* _Instructions to follow_:
Starting at the line with "Para definir el", repeat every line exactly until the records end, including the last one.

Page-level text extractions
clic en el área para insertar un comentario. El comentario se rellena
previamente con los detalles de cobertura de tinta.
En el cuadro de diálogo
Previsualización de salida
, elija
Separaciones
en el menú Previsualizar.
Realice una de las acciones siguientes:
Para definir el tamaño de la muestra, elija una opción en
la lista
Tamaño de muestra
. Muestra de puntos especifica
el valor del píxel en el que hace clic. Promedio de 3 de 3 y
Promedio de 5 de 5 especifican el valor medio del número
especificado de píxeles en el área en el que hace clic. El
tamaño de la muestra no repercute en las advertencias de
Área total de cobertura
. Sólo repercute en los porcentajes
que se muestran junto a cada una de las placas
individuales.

* _Response to this exercise_:
Para definir el tamaño de la muestra, elija una opción en
la lista
Tamaño de muestra
. Muestra de puntos especifica
el valor del píxel en el que hace clic. Promedio de 3 de 3 y
Promedio de 5 de 5 especifican el valor medio del número
especificado de píxeles en el área en el que hace clic. El
tamaño de la muestra no repercute en las advertencias de
Área total de cobertura
. Sólo repercute en los porcentajes
que se muestran junto a cada una de las placas
individuales.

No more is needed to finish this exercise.